A long moment passed.
“The last thing before you came here?”
He narrowed his eyes and shook his head gently as if clearing his thoughts.
“I was at mass, I got sick. When did that happen?”
“Over three weeks ago.”
“What happened in between?”
“You went to work as you always do. We were supposed to go on holidays but we had a fight and I went on my own. I was gone ten days.”
“Do we fight often?”
“No, not often. You’re awkward but not one for fighting as such.”
“I have this feeling … so feeble, like I’m strung out all over
the place. Why do I feel that?”
“You need rest, JJ, you need to build yourself up.”
I’ve never seen anyone so lost to himself, so distanced from his own strengths and energies. It wasn’t so much that he was disoriented or lost to the world, it was more like he’d drained away into some hole within himself and had left only this shell behind him. There beside me within arm’s reach, but the best part of him a million miles away. Was he seeing me at the same distance? I wondered. Was I as far away from him as he was from me?
“You’re going to get a lot of rest and sleep, JJ. You need it. You’ve been through a lot this last year.”
He drew my hand to his cheek. I wondered who’d shaved him.
“I need help, Sarah, I don’t know what’s happening to me. I sleep from one end of the day to the other, but waking or sleeping I can’t suffer myself. That’s all I know, I can’t suffer myself.”
We talked some more and I left him after an hour, promising to return the following day. To tell the truth I was glad to get out of the ward—the smell, those squeaky floors. At the nurses’ station I caught up with the specialist in charge and after a few minutes trying to get through to him that yes, I was his girlfriend, he told me that JJ had suffered a mental breakdown, a stress-related check of his psyche. The serious aspect of it was that part of his memory was occluded—his declarative memory, the long-term memory which deals with learned facts and narrative.
“It’s not unusual,” the specialist said breezily, “this retrograde amnesia.
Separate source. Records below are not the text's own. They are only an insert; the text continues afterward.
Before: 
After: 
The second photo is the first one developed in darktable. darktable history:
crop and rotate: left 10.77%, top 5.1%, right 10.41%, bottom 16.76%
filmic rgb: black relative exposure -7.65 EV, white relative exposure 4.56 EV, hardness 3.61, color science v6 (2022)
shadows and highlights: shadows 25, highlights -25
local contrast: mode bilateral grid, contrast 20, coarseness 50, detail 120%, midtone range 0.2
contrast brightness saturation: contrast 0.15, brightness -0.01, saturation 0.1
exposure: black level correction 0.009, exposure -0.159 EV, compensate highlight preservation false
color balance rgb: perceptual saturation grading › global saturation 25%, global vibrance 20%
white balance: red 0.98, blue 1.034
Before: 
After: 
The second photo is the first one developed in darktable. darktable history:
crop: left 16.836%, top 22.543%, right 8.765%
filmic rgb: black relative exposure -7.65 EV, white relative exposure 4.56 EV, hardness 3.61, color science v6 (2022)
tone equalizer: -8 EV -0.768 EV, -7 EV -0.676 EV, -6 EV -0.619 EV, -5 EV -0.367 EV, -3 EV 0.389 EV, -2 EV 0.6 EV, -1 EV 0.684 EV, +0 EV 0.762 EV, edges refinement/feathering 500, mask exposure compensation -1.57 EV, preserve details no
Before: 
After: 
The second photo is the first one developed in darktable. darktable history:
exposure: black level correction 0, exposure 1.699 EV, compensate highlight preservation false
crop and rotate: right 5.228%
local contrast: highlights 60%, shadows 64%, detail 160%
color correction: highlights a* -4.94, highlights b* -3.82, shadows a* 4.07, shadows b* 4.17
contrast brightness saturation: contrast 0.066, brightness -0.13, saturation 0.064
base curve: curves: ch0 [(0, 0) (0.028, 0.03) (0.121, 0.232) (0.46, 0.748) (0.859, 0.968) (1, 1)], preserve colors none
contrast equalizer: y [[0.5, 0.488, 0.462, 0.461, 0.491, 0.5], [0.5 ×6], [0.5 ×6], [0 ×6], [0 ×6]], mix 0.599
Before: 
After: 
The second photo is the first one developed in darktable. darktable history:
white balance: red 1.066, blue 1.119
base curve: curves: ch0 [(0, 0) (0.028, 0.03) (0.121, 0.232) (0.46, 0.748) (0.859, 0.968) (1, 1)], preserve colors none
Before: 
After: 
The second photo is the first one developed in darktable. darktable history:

In this kind of breakdown there is generally some degree of memory loss and disorientation. But it’s not a calamity. It will return. The good news is that his procedural memory is intact—he showered and shaved himself this morning. That is a good sign. He will need rest and sleep for a few days and then we can go about rebuilding him. Don’t look so worried. Whatever’s wrong with him he’s in the best place for it.”